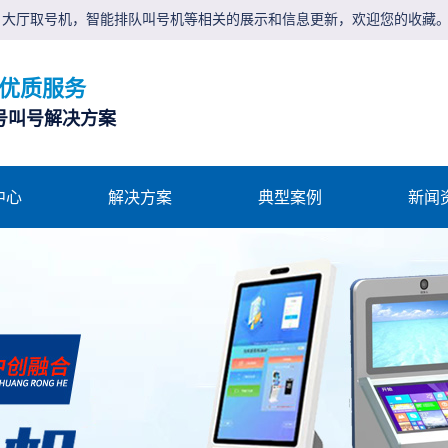
，大厅取号机，智能排队叫号机等相关的展示和信息更新，欢迎您的收藏
 优质服务
号叫号解决方案
中心
解决方案
典型案例
新闻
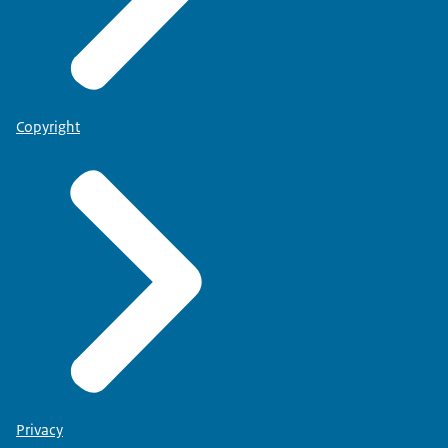
Copyright
Privacy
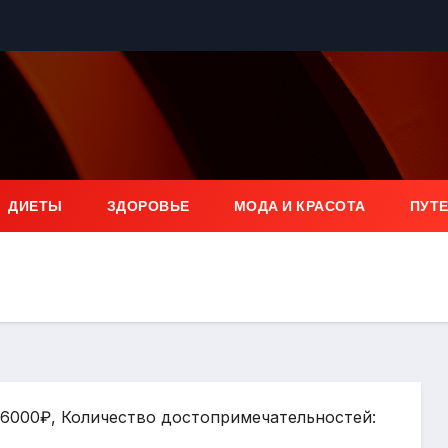
ДИЕТЫ
ЗДОРОВЬЕ
МОДА И КРАСОТА
ПУТ
: 6000₽, Количество достопримечательностей:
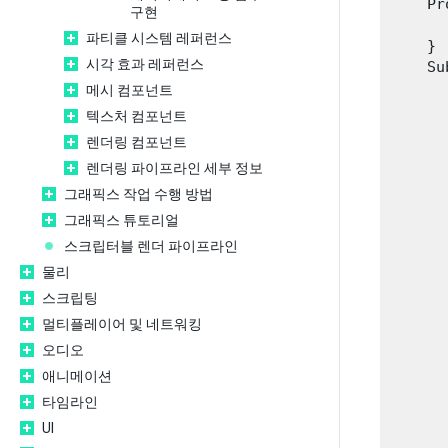
    Pr
구현
      
파티클 시스템 레퍼런스
    }

시각 효과 레퍼런스
    Su
      
메시 컴포넌트
      
텍스처 컴포넌트
렌더링 컴포넌트
      
렌더링 파이프라인 세부 정보
      
      
그래픽스 작업 수행 방법
그래픽스 튜토리얼
      
스크립터블 렌더 파이프라인
물리
      
      
스크립팅
      
멀티플레이어 및 네트워킹
오디오
      
애니메이션
      
타임라인
      
      
UI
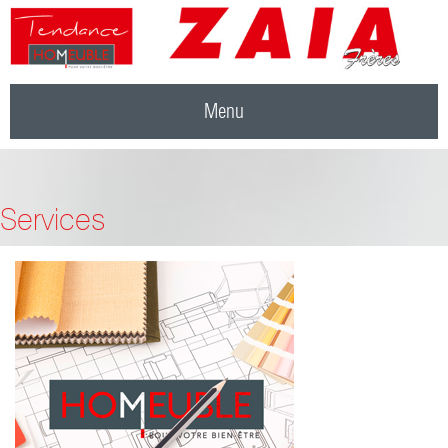
Menu
Services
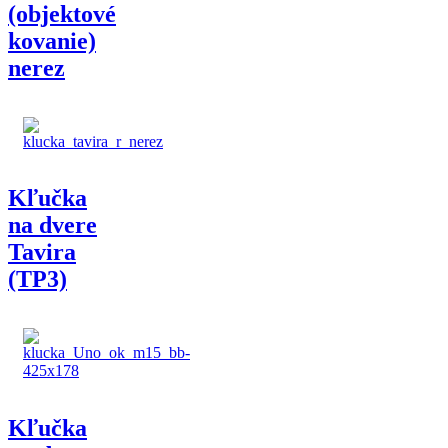
(objektové
kovanie)
nerez
Kľučka
na dvere
Tavira
(TP3)
Kľučka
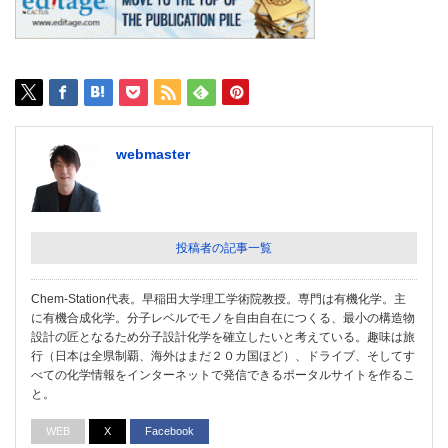
webmaster
投稿者の記事一覧
Chem-Station代表。早稲田大学理工学術院教授。専門は有機化学。主
に有機合成化学。分子レベルでモノを自由自在につくる、最小の構造物
設計の匠となるため分子設計化学を確立したいと考えている。趣味は旅
行（日本は全県制覇、海外はまだ２０カ国ほど）、ドライブ、そしてす
べての化学情報をインターネットで発信できるポータルサイトを作るこ
と。
WEB
X
Facebook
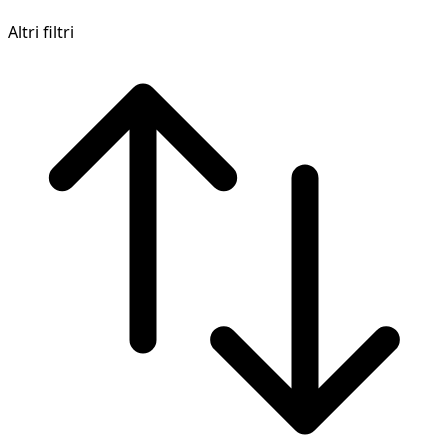
Altri filtri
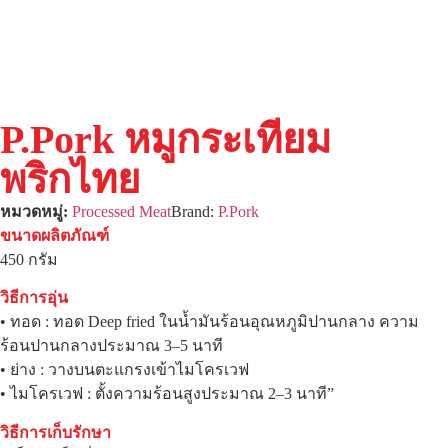
P.Pork หมูกระเทียม
พริกไทย
หมวดหมู่:
Processed Meat
Brand:
P.Pork
ขนาดผลิตภัณฑ์
450 กรัม
วิธีการอุ่น
• ทอด : ทอด Deep fried ในน้ำมันร้อนอุณหภูมิปานกลาง ความ
ร้อนปานกลางประมาณ 3–5 นาที
• ย่าง : วางบนตะแกรงเข้าไมโครเวฟ
• ไมโครเวฟ : ตั้งความร้อนสูงประมาณ 2–3 นาที”
วิธีการเก็บรักษา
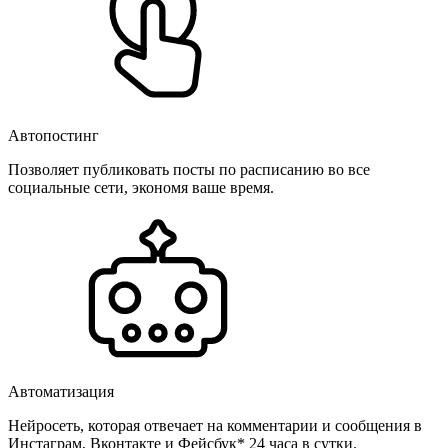
Автопостинг
Позволяет публиковать посты по расписанию во все
социальные сети, экономя ваше время.
Автоматизация
Нейросеть, которая отвечает на комментарии и сообщения в
Инстаграм, Вконтакте и Фейсбук* 24 часа в сутки.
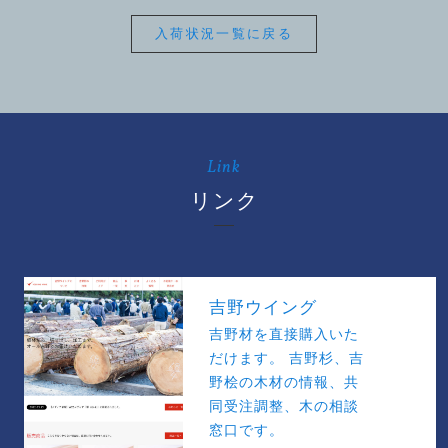
入荷状況一覧に戻る
Link
リンク
吉野ウイング
吉野材を直接購入いた
だけます。 吉野杉、吉
野桧の木材の情報、共
同受注調整、木の相談
窓口です。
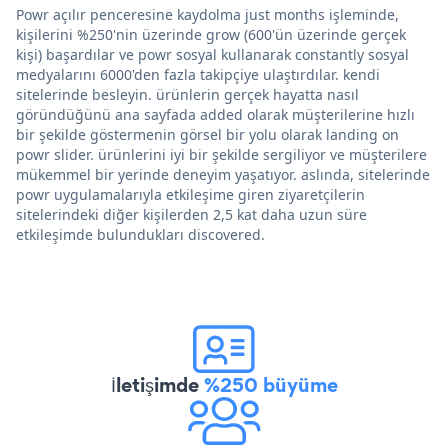
Powr açılır penceresine kaydolma just months işleminde,
kişilerini %250'nin üzerinde grow (600'ün üzerinde gerçek
kişi) başardılar ve powr sosyal kullanarak constantly sosyal
medyalarını 6000'den fazla takipçiye ulaştırdılar. kendi
sitelerinde besleyin. ürünlerin gerçek hayatta nasıl
göründüğünü ana sayfada added olarak müşterilerine hızlı
bir şekilde göstermenin görsel bir yolu olarak landing on
powr slider. ürünlerini iyi bir şekilde sergiliyor ve müşterilere
mükemmel bir yerinde deneyim yaşatıyor. aslında, sitelerinde
powr uygulamalarıyla etkileşime giren ziyaretçilerin
sitelerindeki diğer kişilerden 2,5 kat daha uzun süre
etkileşimde bulundukları discovered.
İletişimde
%250 büyüme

□ □ □ □

## Task prompt
Set out the lines above as a numbered list, beginning at the line that has "스크립터블 렌더 파이프라인" and stopping after the line that has "Altri filtri". Leave out blank lines and pictures.

## Task response
1. 스크립터블 렌더 파이프라인
2. 물리
3. 스크립팅
4. 멀티플레이어 및 네트워킹
5. 오디오
6. 애니메이션
7. 타임라인
8. UI
9. Menu
10. Services
11. (objektové
12. kovanie)
13. nerez
14. Kľučka
15. na dvere
16. Tavira
17. (TP3)
18. Kľučka
19. webmaster
20. 投稿者の記事一覧
21. Chem-Station代表。早稲田大学理工学術院教授。専門は有機化学。主
22. に有機合成化学。分子レベルでモノを自由自在につくる、最小の構造物
23. 設計の匠となるため分子設計化学を確立したいと考えている。趣味は旅
24. 行（日本は全県制覇、海外はまだ２０カ国ほど）、ドライブ、そしてす
25. べての化学情報をインターネットで発信できるポータルサイトを作るこ
26. と。
27. WEB
28. X
29. Facebook
30. Altri filtri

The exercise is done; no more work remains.